A new analysis of national survey data finds adult cigarette smoking in the U.S. fell below 10% in 2024 for the first time on record, even as millions still use tobacco in other forms and e-cigarette use remains common among young adults.
The study reports that 9.9% of U.S. adults said they smoked cigarettes in 2024, down from 10.8% in 2023, based on National Health Interview Survey responses. That shift pushed the adult smoking rate into single digits for the first time and brought policymakers closer to the Healthy People 2030 target of 6.1%.
“If this decline continues, the target might be met or exceeded by 2030,” the researchers wrote, noting that the change represents real progress but not the end of nicotine dependence. Even with the drop in cigarette smoking, roughly 25.2 million adults still smoke, making cigarettes the most common tobacco product in the country.
When all tobacco products are counted — cigarettes, cigars and e-cigarettes — nearly 47.7 million adults, or about 18.8% of the population, reported using at least one product. Those numbers underline that the landscape of nicotine use is shifting rather than disappearing, with combustible tobacco use falling while other products hold steady.
The researchers analyzed responses from more than 29,500 adults in 2023 and 32,600 adults in 2024 through NHIS, which is the most recent nationally representative household survey on adult tobacco use. Combustible tobacco use overall dropped to 12.6% in 2024 from 13.5% the year before, driven largely by the fall in cigarette smoking.
Despite the encouraging dip in cigarettes, the prevalence of e-cigarette and cigar use did not change meaningfully between 2023 and 2024, prompting calls for broader tobacco control. The authors wrote that the “lack of change in cigar and e-cigarette use calls for intensified implementation of comprehensive tobacco control policies addressing all products.”

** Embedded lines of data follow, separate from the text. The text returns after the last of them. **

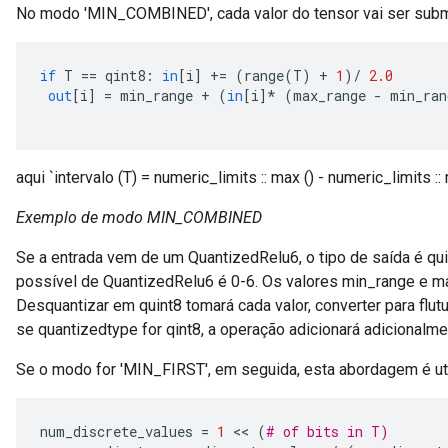
No modo 'MIN_COMBINED', cada valor do tensor vai ser subm
if
 T 
==
 qint8
:
in
[
i
]
+=
(
range
(
T
)
+
1
)/
2.0
out
[
i
]
=
 min_range 
+
(
in
[
i
]*
(
max_range 
-
 min_ran
aqui `intervalo (T) = numeric_limits
:: max () - numeric_limits
:: 
Exemplo de modo MIN_COMBINED
Se a entrada vem de um QuantizedRelu6, o tipo de saída é quin
possível de QuantizedRelu6 é 0-6. Os valores min_range e max
Desquantizar em quint8 tomará cada valor, converter para flutu
se quantizedtype for qint8, a operação adicionará adicionalme
Se o modo for 'MIN_FIRST', em seguida, esta abordagem é uti
num_discrete_values 
=
1
<<
(
# of bits in T)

The study also highlights stark disparities across demographic groups. Men reported much higher rates of any tobacco use, at just over 24%, compared with nearly 14% for women, and certain occupations such as agriculture, construction and manufacturing showed elevated use.
Certain social and economic groups had the highest concentrations of tobacco use, with people holding a GED reporting the largest share at 42.8%, and elevated rates among rural residents, low-income individuals and people with disabilities. Those patterns suggest that the gains in reducing cigarette smoking are not evenly experienced and targeted efforts are still needed.

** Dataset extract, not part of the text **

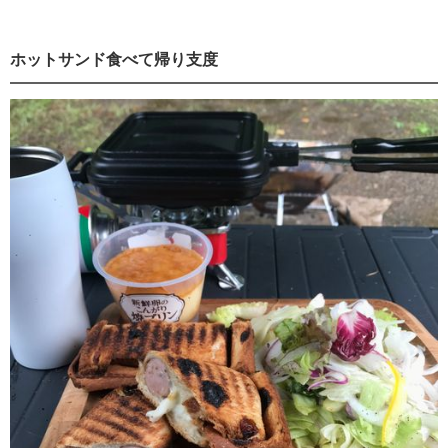
ホットサンド食べて帰り支度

Young adults are shifting toward vaping: nearly 15% of people ages 18 to 24 reported using e-cigarettes, while only 3.4% in that age group said they smoke cigarettes. That trend fuels concern about nicotine exposure among new users and points to a marketplace where vaping products remain widely available and popular with younger cohorts.
John Puls, a psychotherapist and addiction specialist, offered direct observations from his clinical work: “Most of my patients use e-cigarettes and various vape products,” he said. “They’re easier to conceal, can be used almost anywhere and deliver a much more powerful nicotine dose.” He added that cigarette smoking is “more socially unacceptable than it has ever been,” and noted, “I work with many patients who are addicted to nicotine, and the vast majority have never smoked a cigarette.”
Puls also warned about the nicotine concentration in some vape products compared with cigarettes, noting the difference in delivery and potency. He pointed out that some vape products can contain far higher milligram levels of nicotine — a factor that matters for addiction potential and for how quickly dependence can develop.
Public health authorities stress that no tobacco product is safe and that cigarette smoking remains the leading cause of preventable disease and death in the United States. Ongoing measures such as smoke-free laws, higher tobacco taxes and expanded access to quitting support are still central to reducing overall tobacco use.
The study authors acknowledged several limitations, including how smokeless tobacco has been defined across survey years, the reliance on self-reported data and reduced precision for some smaller subgroups. Those caveats mean the reported declines are encouraging but should be interpreted with an understanding of survey constraints and changing product definitions.